Extracted data entries:
++++++++++

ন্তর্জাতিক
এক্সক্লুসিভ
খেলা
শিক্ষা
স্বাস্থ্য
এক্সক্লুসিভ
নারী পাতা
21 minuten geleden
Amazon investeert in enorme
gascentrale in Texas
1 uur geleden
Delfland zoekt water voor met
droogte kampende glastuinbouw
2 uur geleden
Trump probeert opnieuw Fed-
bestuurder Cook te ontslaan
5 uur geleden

++++++++++

Exercise instructions:
Copy every line of the data above word for word, in its original order.

Solution to this exercise:
ন্তর্জাতিক
এক্সক্লুসিভ
খেলা
শিক্ষা
স্বাস্থ্য
এক্সক্লুসিভ
নারী পাতা
21 minuten geleden
Amazon investeert in enorme
gascentrale in Texas
1 uur geleden
Delfland zoekt water voor met
droogte kampende glastuinbouw
2 uur geleden
Trump probeert opnieuw Fed-
bestuurder Cook te ontslaan
5 uur geleden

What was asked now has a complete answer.